Written by: Jay Fairbank (Jennifer Jayne).
Producer: Norman Priggen.
Director: Freddie Francis.
Starring: Donald Pleasence, Jack Hawkins; Georgia Brown, Donald Houston, Russell Lewis, David Wood; Peter McEnery, Suzy Kendall, Frank Forsyth; Michael Jayson, Joan Collins; Kim Novak, Michael Petrovitch, Leon Lissek, Mary Tamm.
Photography: Norman Warwick.
Music: Bernard Ebbinghouse.

Sunday, May 22, 2016

May 21st   
Carousel*   

(US 1956)                                    

A fairground barker dies but tries to impart some otherworldly wisdom to the daughter he never knew.
Standard Cinemascope musical spectacular, sometimes cinematic and sometimes with good numbers.

Written by: Phoebe Ephron, Henry Ephron, based on the play "Liliom" by Ferenc Molnar.
Producer: Henry Ephron.
Director: Henry King.
Starring: Gordon MacRae, Shirley Jones, Barbara Ruick, Cameron Mitchell, Susan Luckey, Robert Rounseville, John Dehner, Gene Lockhart.
Photography: Charles G. Clarke.
Music: Richard Rodgers.
Lyrics: Oscar Hammerstein.
Choreography: Rod Alexander, Agnes de Mille.

+ songs include: "If I Loved You", "Soliloquy", "June is Bustin' Out All Over", "You'll Never Walk Alone"


CAROUSEL. Ghostly Gordon MacRae watches over his rebellious daughter (Susan Luckey), on what looks suspiciously like the same Malibu beach used in Planet of the Apes.

Monday, May 16, 2016

May 14th   
Florence Foster Jenkins** (PG)
(Palace Cinema, Felixstowe)

(GB/Fra 2016)

In 1944 an elderly wealthy socialite pursues of her dream of singing at Carnegie Hall, unaware of her own inferior voice.
An (only slightly) exaggerated true story, as was the director's Mrs. Henderson Presents, also set in WWII, but so movingly played in this case, with Ms. Streep necessarily exaggerating Mrs. Foster-Jenkins'  real-life voice - in order to emphasize the "badness" of it - whilst the film skilfully re-creates 40s New York on the streets of Liverpool and Glasgow with CGI backgrounds coming in where necessary.

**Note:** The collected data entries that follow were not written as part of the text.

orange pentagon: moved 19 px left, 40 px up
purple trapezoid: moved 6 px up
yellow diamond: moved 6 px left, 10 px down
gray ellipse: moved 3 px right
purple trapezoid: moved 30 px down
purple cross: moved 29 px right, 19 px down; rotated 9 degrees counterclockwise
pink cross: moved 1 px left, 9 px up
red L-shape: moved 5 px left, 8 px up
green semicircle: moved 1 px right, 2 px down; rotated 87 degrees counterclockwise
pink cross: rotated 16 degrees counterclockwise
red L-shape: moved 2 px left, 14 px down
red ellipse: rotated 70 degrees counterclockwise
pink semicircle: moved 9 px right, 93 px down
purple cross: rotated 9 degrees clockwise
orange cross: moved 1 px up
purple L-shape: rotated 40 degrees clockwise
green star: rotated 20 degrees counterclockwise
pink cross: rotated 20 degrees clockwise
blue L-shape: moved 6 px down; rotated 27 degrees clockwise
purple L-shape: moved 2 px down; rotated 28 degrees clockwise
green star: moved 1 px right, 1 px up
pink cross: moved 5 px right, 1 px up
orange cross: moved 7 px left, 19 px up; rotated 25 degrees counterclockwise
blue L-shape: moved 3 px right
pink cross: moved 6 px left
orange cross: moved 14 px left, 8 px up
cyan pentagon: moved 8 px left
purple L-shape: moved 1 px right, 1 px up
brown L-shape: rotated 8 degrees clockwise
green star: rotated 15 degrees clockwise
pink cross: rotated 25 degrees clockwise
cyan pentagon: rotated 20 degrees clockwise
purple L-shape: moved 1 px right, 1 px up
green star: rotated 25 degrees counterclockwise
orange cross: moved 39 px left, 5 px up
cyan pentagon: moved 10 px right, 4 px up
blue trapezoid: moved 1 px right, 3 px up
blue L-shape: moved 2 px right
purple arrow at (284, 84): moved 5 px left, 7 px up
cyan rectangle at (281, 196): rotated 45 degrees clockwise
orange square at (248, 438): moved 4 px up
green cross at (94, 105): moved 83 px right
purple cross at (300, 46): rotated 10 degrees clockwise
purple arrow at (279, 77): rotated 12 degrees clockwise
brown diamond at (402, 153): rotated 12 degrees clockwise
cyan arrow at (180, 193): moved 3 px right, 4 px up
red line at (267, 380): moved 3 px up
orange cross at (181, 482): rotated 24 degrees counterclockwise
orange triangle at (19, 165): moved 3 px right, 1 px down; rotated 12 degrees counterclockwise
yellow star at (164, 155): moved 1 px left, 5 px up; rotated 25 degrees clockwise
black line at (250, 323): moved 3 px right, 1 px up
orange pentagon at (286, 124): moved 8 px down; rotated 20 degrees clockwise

Written by: Nicholas Martin.
Producers: Michael Kuhn, Tracey Seaward.
Director: Stephen Frears.
Starring: Meryl Streep, Hugh Grant, Simon Helberg, Rebecca Ferguson, Nina Arianda, David Haig, Allan Corduner, John Sessions, Thelma Barlow, Christian McKay.
Photography: Danny Cohen.
Music: Alexandre Desplat.
Production Design: Alan MacDonald.

+ FLORENCE FOSTER JENKINS (Streep): "People may say I can't sing, but no-one can ever say I didn't sing."

Wednesday, May 11, 2016

May 8th
The Fast Lady**  

(GB 1962)                          

A Scotsman woos a ruthless motorist's daughter by buying a vintage car from his smooth-talking housemate.
Agreeable knockabout Rank comedy without descending too much into innuendo, with a lively cast including several guests in the chase climax. A blueprint of sorts for the later, more lucrative Those Magnificent Men in Their Flying Machines.

Written by: Henry Blyth, Jack Davies.
Producers: Leslie Parkyn, Julian Wintle.
Director: Ken Annakin.
Starring: Stanley Baxter, Leslie Phillips, James Robertson Justice, Julie Christie, Kathleen Harrison, Dick Emery, Eric Barker, Allan Cuthbertson, Oliver Johnston, Deryck Guyler, Terence Alexander, Clive Dunn, Frankie Howerd.
Photography: Reg Wyer.
Music: Norrie Paramor.

Preceded by:
Jack and the Beanstalk*
(US 1902. 10m. bw. silent; d: Edwin S. Porter; s: Thomas White (as Jack).)